José Luis Zubizarreta-El Correo
- La política de estéril ensimismamiento que vive el país despertará a la realidad sacudida por los conflictos mundiales que nos acechan
Seis días habrán bastado para que quien creyera que pasar la página del calendario era como franquear una falla que separa dos mundos, uno que se despide atestado de desgracias y otro que nos acoge rebosante de promesas, se haya percatado del error de su creencia. Lo dijo el viejo Qohelet: «¿Qué es lo que antes fue? Lo mismo que habrá de ser. ¿Qué es lo que ha sido hecho? Lo mismo que habrá de hacerse. Nada es nuevo bajo el sol». Y, en verdad, el nuevo año lo hemos encontrado tal como dejamos el viejo. En lo que a la política se refiere, que es de lo que esto va, la banalidad discursiva que escuchábamos en el pasado es la misma que resuena al pasar la página del calendario. Idénticas las penas y ni una promesa de novedad.
Además, esta primera semana, aparte de repetir lo que vivimos el pasado año, ha escrito el preludio de lo que promete ser lo que aún queda del que acaba de empezar. El repugnante espectáculo del pelele apaleado con que un escaso centenar de impresentables inauguró el nuevo año ha servido para que los dos grandes partidos del país vuelvan a la costumbre de enzarzarse en una de sus viejas trifulcas barriobajeras sobre cuál de los dos es culpable del espectáculo organizado por un tercero. Y no hay modo de saberlo. Todo lo que uno hace en el presente ha sido ya hecho por el otro en el pasado. Lo mismo ocurre con el otro, por así llamarlo, debate que ha ocupado la semana. Resulta ahora que el diálogo que un par de representantes del PP mantuvo en Barcelona con otros tantos de Junts se usa para justificar las negociaciones que el del PSOE celebró con Puigdemont en Ginebra. ¡Como si de lo mismo se tratara! Y no se les cae la cara de vergüenza. Pero nada es siquiera lo que parece. Todo son tácticas de distracción que sólo sirven para desgastar al rival y alejar la vista del ciudadano de lo que realmente importa: la sustancia de los hechos que definirán la legislatura. La degradación que sufre la política, sea cual sea la mano que la mece, y su sustitución por un sucedáneo al que hasta el nombre de política le viene ancho son el precio a pagar por comportamientos tan sonrojantes.

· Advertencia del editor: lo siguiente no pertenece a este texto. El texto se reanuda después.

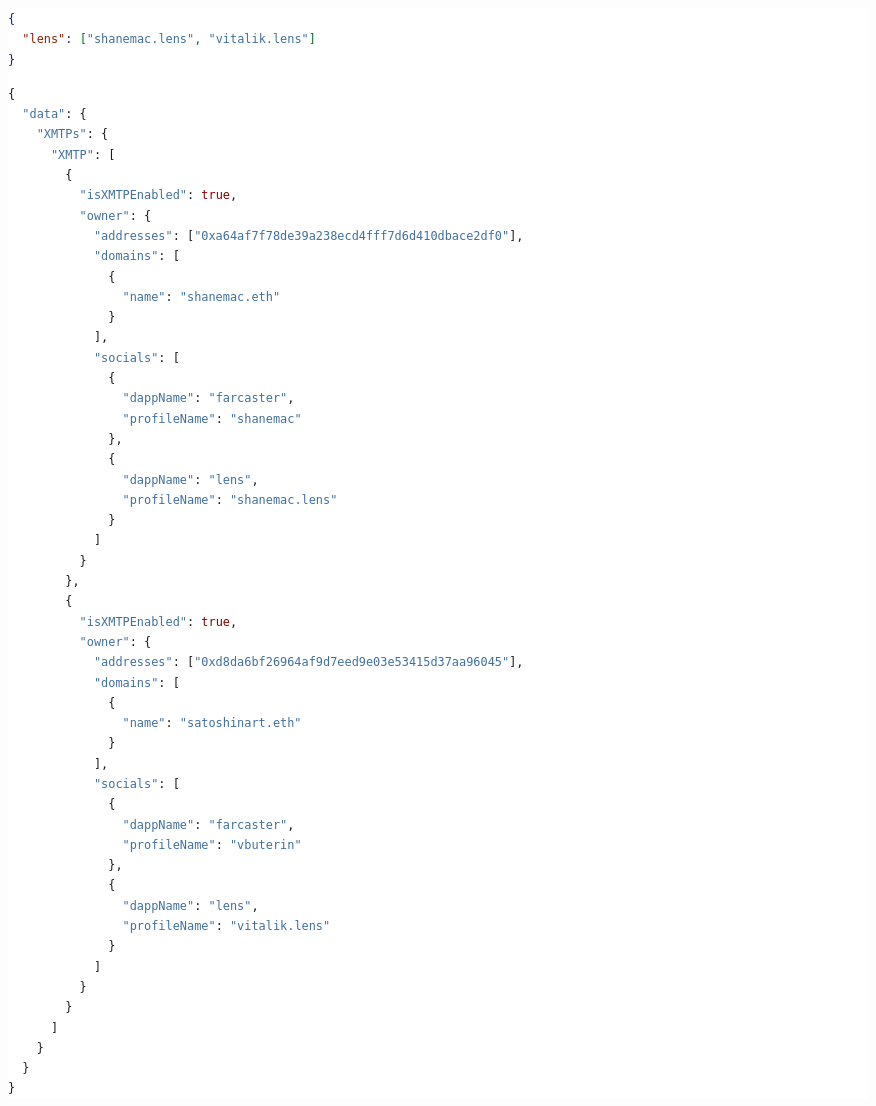 </TabItem>
<TabItem value="variables" label="Variables"  >

```json
{
  "lens": ["shanemac.lens", "vitalik.lens"]
}
```

</TabItem>
<TabItem value="response" label="Response"  >

```graphql
{
  "data": {
    "XMTPs": {
      "XMTP": [
        {
          "isXMTPEnabled": true,
          "owner": {
            "addresses": ["0xa64af7f78de39a238ecd4fff7d6d410dbace2df0"],
            "domains": [
              {
                "name": "shanemac.eth"
              }
            ],
            "socials": [
              {
                "dappName": "farcaster",
                "profileName": "shanemac"
              },
              {
                "dappName": "lens",
                "profileName": "shanemac.lens"
              }
            ]
          }
        },
        {
          "isXMTPEnabled": true,
          "owner": {
            "addresses": ["0xd8da6bf26964af9d7eed9e03e53415d37aa96045"],
            "domains": [
              {
                "name": "satoshinart.eth"
              }
            ],
            "socials": [
              {
                "dappName": "farcaster",
                "profileName": "vbuterin"
              },
              {
                "dappName": "lens",
                "profileName": "vitalik.lens"
              }
            ]
          }
        }
      ]
    }
  }
}
```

Todo es además improvisado y a salto de mata. Lo mismo propone el PP una atropellada e irreflexiva disolución de los partidos que convoquen un referéndum o declaren la independencia, sin pensar en su constitucionalidad ni en la suficiencia de los medios legales y judiciales ya existentes para impedirlo, como apela el PSOE a la judicialización de conductas que afectan a la libertad de expresión mientras se suma a proposiciones de ley que sus aliados y socios registran en la Cámara para desjudicializar las mismas y otras de similar naturaleza, pero de aún mayor gravedad. En lugar de defender lo que cada uno propone, se prefiere la táctica de ocultamiento de lo propio para cargar sobre las espaldas del otro hasta los errores que uno mismo comete. Con el uso, además, de armas de destrucción masiva en vez de drones de precisión. ‘Manca finezza’, dijo Andreotti echando a faltar en la política española lo que a él le sobraba. Todo es, pues, un despropósito que anuncia un año de sobresaltos que nos hará añorar los que nos mantuvieron en vilo el que acabamos de dejar atrás.

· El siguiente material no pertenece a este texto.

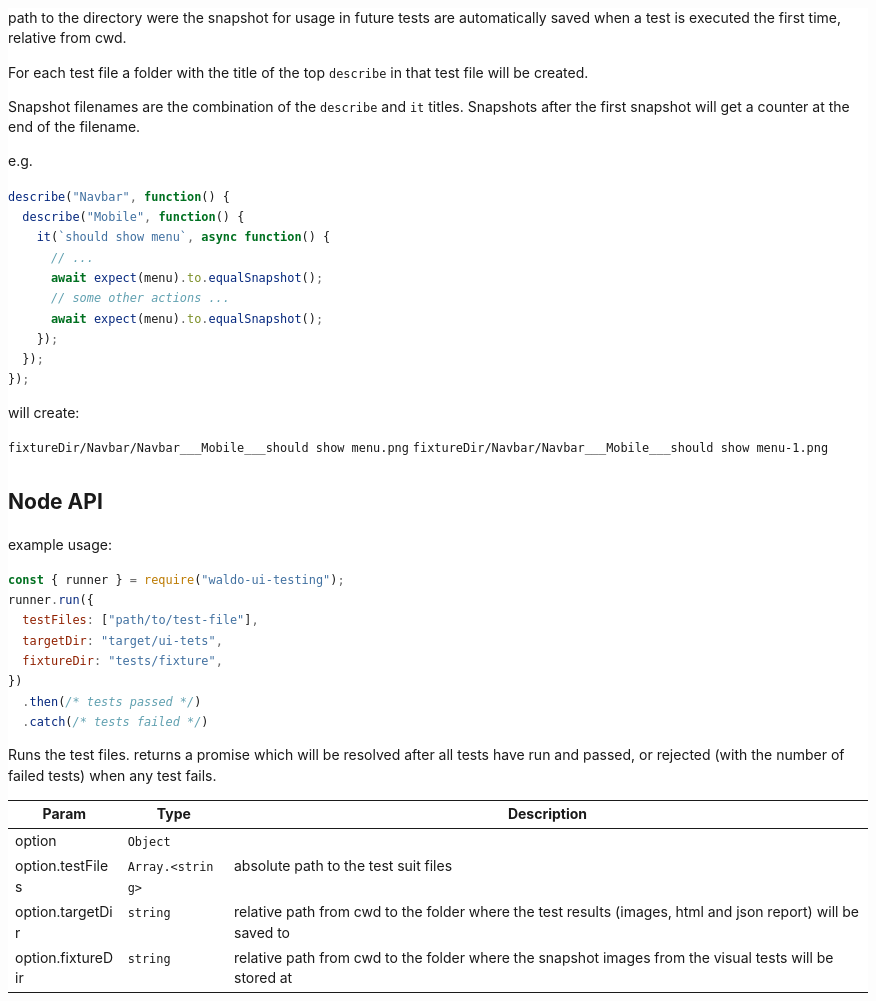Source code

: path to the directory were the snapshot for usage in future tests are automatically saved when a test is executed the first time, relative from cwd.

For each test file a folder with the title of the top `describe` in that test file will be created.

Snapshot filenames are the combination of the `describe` and `it` titles. Snapshots after the first snapshot will get a counter at the end of the filename.

e.g.

```javascript
describe("Navbar", function() {
  describe("Mobile", function() {
    it(`should show menu`, async function() {
      // ...
      await expect(menu).to.equalSnapshot();
      // some other actions ...
      await expect(menu).to.equalSnapshot();
    });
  });
});
```

will create:

 `fixtureDir/Navbar/Navbar___Mobile___should show menu.png`
 `fixtureDir/Navbar/Navbar___Mobile___should show menu-1.png`

## <a name='NodeAPI'></a>Node API

example usage:

```javascript
const { runner } = require("waldo-ui-testing");
runner.run({
  testFiles: ["path/to/test-file"],
  targetDir: "target/ui-tets",
  fixtureDir: "tests/fixture",
})
  .then(/* tests passed */)
  .catch(/* tests failed */)
```

Runs the test files. returns a promise which will be resolved after all tests have run and passed, or rejected (with the number of failed tests) when any test fails.

| Param | Type | Description |
| --- | --- | --- |
| option | <code>Object</code> |  |
| option.testFiles | <code>Array.&lt;string&gt;</code> | absolute path to the test suit files |
| option.targetDir | <code>string</code> | relative path from cwd to the folder where the test results (images, html and json report) will be saved to |
| option.fixtureDir | <code>string</code> | relative path from cwd to the folder where the snapshot images from the visual tests will be stored at |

Y, para colmo, toda esta banal palabrería del discurso político que se nos obliga a escuchar se produce, del modo más irresponsable que imaginar quepa, en un momento en que cuanto nos rodea en el mundo amenaza con explotar en una conflagración que no por ajena en sus causas y lejana en su localización dejará de afectarnos en los más íntimos aspectos de la vida diaria. Relegada Ucrania -¡ay!- a un segundo plano de nuestra atención y ayuda, el conflicto entre Israel y Gaza, con la supervivencia de Palestina en juego, amenaza con acabar extendiéndose a unos extremos cuyos límites no podemos aún imaginar, pero que, de un modo u otro, nos atraparán dentro de sus confines. Su gravedad nos entra día a día por los ojos a través de las imágenes de la televisión y se deja valorar por las crónicas y opiniones que se publican en otros medios, pero su repercusión para el orden internacional y nuestro bienestar no ha entrado aún a formar parte de la conversación pública del país. Hora es de que lo haga. Sólo el espanto podrá lograr lo que la responsabilidad no logra: que la política del país despierte de su estéril ensimismamiento y comience a dialogar y a entenderse a partir de la toma de conciencia de los graves problemas que nos acechan.